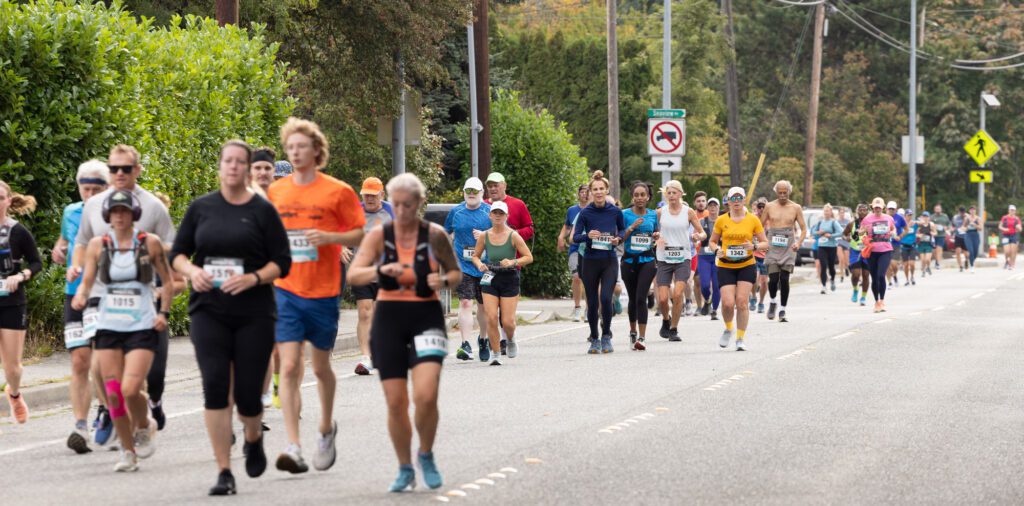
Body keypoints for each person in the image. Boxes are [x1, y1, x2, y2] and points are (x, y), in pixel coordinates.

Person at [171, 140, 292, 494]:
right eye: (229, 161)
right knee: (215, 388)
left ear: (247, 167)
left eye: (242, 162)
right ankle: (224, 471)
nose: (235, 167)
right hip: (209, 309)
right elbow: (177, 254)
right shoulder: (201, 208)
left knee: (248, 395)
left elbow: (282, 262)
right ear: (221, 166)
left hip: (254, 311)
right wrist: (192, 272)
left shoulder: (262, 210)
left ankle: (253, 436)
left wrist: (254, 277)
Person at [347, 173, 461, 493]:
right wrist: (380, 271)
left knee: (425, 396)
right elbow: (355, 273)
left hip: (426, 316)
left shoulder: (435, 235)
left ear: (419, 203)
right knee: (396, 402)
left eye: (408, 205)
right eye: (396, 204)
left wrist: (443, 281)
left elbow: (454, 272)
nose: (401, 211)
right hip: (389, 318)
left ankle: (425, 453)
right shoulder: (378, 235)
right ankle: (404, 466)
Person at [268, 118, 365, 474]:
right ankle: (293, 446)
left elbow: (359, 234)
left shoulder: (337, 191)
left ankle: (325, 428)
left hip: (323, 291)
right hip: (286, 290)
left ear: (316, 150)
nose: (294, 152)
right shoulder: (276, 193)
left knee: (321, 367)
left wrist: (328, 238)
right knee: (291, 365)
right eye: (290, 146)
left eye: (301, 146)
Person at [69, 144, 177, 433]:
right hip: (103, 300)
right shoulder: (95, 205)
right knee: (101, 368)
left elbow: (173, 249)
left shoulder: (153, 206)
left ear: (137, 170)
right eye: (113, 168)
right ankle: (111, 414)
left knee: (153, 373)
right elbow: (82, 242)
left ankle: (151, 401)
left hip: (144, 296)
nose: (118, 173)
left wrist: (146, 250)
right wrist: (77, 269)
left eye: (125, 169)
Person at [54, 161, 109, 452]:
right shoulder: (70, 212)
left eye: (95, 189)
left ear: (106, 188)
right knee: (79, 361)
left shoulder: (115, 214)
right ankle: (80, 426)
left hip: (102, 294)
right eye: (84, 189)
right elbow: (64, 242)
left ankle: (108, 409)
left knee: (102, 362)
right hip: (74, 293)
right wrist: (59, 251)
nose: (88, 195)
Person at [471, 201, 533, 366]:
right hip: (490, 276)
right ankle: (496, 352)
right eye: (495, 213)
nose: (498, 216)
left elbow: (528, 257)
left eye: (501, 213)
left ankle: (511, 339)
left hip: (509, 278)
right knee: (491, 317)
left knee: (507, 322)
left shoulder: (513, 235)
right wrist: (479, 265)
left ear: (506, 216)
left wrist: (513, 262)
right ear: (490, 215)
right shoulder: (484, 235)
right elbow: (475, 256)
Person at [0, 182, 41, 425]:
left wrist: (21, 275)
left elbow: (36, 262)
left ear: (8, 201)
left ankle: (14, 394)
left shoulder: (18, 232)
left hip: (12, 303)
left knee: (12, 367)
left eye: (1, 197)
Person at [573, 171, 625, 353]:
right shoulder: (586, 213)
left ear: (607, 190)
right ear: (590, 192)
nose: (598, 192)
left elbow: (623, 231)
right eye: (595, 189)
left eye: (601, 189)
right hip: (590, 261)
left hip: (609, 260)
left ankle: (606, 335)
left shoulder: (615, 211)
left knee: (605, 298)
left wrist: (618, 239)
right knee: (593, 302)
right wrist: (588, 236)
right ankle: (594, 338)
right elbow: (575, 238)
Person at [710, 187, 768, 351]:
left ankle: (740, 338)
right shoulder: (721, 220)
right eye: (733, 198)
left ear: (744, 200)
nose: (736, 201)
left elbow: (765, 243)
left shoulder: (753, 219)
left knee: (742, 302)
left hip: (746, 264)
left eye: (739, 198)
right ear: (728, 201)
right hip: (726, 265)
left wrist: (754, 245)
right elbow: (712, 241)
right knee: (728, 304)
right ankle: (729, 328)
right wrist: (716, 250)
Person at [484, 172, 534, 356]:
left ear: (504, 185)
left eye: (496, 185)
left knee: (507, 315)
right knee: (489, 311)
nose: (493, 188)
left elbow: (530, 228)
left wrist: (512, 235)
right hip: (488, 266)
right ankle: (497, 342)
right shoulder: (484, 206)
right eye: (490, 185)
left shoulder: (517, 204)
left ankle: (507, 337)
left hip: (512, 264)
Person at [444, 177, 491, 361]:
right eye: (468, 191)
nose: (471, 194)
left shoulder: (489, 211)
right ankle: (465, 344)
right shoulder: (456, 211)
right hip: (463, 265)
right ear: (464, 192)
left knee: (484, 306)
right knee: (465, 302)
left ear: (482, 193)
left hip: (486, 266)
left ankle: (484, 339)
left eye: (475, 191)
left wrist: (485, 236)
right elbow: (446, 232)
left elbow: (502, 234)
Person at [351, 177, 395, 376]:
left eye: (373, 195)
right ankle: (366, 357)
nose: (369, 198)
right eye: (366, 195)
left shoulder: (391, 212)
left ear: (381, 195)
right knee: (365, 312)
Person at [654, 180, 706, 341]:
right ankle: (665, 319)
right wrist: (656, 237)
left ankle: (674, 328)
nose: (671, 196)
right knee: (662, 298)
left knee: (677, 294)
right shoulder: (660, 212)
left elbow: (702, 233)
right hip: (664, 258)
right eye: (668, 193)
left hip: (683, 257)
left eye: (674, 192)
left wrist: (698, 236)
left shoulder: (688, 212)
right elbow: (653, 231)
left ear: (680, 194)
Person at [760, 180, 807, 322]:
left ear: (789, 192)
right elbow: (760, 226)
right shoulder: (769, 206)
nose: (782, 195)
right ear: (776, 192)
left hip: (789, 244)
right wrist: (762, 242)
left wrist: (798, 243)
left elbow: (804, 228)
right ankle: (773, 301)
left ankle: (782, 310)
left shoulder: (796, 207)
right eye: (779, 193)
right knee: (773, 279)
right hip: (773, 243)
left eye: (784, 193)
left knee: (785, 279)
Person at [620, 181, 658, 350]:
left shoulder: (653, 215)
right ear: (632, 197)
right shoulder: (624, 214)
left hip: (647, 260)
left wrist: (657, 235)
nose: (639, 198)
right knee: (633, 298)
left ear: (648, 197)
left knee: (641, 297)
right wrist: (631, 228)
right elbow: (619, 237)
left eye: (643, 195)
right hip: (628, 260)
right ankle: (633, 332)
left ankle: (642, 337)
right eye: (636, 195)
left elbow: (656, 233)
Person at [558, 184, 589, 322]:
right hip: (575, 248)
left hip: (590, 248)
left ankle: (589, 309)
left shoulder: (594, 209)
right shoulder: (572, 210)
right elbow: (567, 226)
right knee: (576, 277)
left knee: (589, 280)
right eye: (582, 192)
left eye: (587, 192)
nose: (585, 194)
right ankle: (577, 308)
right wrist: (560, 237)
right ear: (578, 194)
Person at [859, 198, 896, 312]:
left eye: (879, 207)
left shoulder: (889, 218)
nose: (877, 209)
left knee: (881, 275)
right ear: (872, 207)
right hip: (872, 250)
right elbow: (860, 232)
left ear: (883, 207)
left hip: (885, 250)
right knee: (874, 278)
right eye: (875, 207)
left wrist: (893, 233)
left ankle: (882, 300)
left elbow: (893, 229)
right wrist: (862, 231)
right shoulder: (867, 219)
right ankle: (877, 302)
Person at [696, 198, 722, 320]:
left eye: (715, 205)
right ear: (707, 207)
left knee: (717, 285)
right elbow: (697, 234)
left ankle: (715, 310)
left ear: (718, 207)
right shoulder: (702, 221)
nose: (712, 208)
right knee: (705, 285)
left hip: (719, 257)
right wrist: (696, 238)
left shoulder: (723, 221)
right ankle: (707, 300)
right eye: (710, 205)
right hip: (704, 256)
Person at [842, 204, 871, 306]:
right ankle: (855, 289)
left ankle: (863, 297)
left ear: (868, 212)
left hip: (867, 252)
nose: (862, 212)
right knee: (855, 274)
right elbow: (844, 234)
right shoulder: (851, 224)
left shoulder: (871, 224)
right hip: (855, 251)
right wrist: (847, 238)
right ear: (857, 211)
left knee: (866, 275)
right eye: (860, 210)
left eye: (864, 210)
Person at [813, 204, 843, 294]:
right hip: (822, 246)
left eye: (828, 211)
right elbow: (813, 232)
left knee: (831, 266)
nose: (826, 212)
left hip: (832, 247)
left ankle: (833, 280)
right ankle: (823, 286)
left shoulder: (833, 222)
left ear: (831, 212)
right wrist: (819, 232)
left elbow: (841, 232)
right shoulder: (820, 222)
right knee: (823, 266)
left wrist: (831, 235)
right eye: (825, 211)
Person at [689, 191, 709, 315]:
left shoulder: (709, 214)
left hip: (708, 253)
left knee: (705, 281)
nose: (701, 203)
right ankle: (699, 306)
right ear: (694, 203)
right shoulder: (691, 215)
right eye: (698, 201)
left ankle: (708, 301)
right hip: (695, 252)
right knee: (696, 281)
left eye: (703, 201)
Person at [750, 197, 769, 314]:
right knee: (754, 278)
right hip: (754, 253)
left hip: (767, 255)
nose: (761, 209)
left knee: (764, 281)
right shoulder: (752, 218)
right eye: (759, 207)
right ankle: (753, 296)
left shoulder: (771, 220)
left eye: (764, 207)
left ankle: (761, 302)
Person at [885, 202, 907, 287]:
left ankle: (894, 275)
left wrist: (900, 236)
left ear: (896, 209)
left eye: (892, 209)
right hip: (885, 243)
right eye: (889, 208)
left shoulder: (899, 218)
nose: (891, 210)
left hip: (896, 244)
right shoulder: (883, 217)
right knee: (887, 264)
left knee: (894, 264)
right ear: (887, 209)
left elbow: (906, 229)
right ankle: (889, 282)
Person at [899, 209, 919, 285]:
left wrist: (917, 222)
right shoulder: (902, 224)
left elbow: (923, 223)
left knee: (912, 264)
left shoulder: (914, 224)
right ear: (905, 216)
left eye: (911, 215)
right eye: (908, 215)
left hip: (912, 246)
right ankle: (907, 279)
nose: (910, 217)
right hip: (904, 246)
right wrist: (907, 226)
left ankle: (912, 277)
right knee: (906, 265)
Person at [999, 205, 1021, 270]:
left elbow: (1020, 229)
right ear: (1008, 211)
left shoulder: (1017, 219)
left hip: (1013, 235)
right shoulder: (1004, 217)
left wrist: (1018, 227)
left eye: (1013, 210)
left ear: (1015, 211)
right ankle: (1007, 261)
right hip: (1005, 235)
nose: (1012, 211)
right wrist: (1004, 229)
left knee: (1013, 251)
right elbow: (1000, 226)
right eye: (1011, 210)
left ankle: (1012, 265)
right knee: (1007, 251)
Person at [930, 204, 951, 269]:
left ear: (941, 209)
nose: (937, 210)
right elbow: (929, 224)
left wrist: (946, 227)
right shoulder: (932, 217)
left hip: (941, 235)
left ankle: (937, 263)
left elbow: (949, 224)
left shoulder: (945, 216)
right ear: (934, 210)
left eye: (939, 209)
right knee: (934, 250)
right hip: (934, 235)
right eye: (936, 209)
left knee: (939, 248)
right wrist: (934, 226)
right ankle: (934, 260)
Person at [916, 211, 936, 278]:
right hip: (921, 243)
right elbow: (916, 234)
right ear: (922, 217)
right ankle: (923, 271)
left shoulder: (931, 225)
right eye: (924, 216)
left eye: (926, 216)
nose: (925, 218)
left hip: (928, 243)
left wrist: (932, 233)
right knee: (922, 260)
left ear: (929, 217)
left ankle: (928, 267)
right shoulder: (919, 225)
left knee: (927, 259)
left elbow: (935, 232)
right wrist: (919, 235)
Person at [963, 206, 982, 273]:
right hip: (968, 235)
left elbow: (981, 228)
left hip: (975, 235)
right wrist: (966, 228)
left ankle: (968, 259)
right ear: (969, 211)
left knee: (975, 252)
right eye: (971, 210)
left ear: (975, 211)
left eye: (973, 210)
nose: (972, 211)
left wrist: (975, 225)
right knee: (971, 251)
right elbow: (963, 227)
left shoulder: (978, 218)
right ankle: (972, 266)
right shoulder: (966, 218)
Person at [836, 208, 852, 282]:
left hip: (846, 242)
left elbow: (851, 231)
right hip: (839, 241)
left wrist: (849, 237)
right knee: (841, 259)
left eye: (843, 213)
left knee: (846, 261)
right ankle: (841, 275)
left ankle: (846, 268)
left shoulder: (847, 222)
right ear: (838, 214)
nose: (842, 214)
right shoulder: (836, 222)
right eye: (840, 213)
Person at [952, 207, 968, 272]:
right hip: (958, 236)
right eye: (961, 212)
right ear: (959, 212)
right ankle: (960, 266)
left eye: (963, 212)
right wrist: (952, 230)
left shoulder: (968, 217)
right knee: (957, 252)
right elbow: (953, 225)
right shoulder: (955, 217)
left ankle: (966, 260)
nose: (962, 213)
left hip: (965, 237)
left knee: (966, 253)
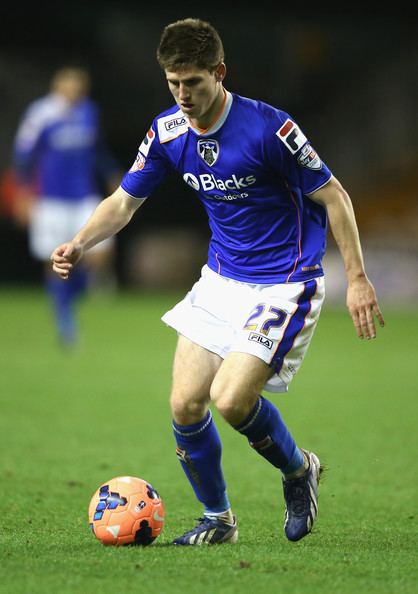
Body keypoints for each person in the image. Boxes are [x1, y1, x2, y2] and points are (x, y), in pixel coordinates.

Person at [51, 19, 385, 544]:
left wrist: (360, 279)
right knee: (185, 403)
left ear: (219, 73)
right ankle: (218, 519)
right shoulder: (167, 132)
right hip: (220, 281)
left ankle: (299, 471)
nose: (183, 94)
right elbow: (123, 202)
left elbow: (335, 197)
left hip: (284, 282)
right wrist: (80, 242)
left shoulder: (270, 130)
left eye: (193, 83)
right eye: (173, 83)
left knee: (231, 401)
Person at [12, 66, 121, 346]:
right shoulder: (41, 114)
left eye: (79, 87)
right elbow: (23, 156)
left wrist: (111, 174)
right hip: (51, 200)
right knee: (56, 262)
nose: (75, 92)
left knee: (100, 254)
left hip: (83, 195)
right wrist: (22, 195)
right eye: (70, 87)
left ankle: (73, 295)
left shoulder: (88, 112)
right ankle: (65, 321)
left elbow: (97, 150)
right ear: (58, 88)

—————

**PROBLEM DESCRIPTION:** Above are the records. Copy the lines beginning at the one that has "right elbow: (712, 241)" and ending with the one that has "right ankle: (633, 332)", unchanged.

**SOLUTION TO THIS TASK:**
right elbow: (712, 241)
right knee: (728, 304)
right ankle: (729, 328)
right wrist: (716, 250)
Person at [484, 172, 534, 356]:
left ear: (504, 185)
left eye: (496, 185)
left knee: (507, 315)
right knee: (489, 311)
nose: (493, 188)
left elbow: (530, 228)
left wrist: (512, 235)
right hip: (488, 266)
right ankle: (497, 342)
right shoulder: (484, 206)
right eye: (490, 185)
left shoulder: (517, 204)
left ankle: (507, 337)
left hip: (512, 264)
Person at [444, 177, 491, 361]:
right eye: (468, 191)
nose: (471, 194)
left shoulder: (489, 211)
right ankle: (465, 344)
right shoulder: (456, 211)
right hip: (463, 265)
right ear: (464, 192)
left knee: (484, 306)
right knee: (465, 302)
left ear: (482, 193)
left hip: (486, 266)
left ankle: (484, 339)
left eye: (475, 191)
left wrist: (485, 236)
right elbow: (446, 232)
left elbow: (502, 234)
Person at [351, 177, 395, 376]:
left eye: (373, 195)
right ankle: (366, 357)
nose: (369, 198)
right eye: (366, 195)
left shoulder: (391, 212)
left ear: (381, 195)
right knee: (365, 312)
Person at [654, 180, 706, 341]:
right ankle: (665, 319)
right wrist: (656, 237)
left ankle: (674, 328)
nose: (671, 196)
right knee: (662, 298)
left knee: (677, 294)
right shoulder: (660, 212)
left elbow: (702, 233)
right hip: (664, 258)
right eye: (668, 193)
left hip: (683, 257)
left eye: (674, 192)
left wrist: (698, 236)
left shoulder: (688, 212)
right elbow: (653, 231)
left ear: (680, 194)
Person at [760, 180, 807, 322]:
left ear: (789, 192)
right elbow: (760, 226)
right shoulder: (769, 206)
nose: (782, 195)
right ear: (776, 192)
left hip: (789, 244)
right wrist: (762, 242)
left wrist: (798, 243)
left elbow: (804, 228)
right ankle: (773, 301)
left ankle: (782, 310)
left shoulder: (796, 207)
right eye: (779, 193)
right knee: (773, 279)
right hip: (773, 243)
left eye: (784, 193)
left knee: (785, 279)
Person at [620, 181, 658, 350]:
left shoulder: (653, 215)
right ear: (632, 197)
right shoulder: (624, 214)
left hip: (647, 260)
left wrist: (657, 235)
nose: (639, 198)
right knee: (633, 298)
left ear: (648, 197)
left knee: (641, 297)
right wrist: (631, 228)
right elbow: (619, 237)
left eye: (643, 195)
right hip: (628, 260)
right ankle: (633, 332)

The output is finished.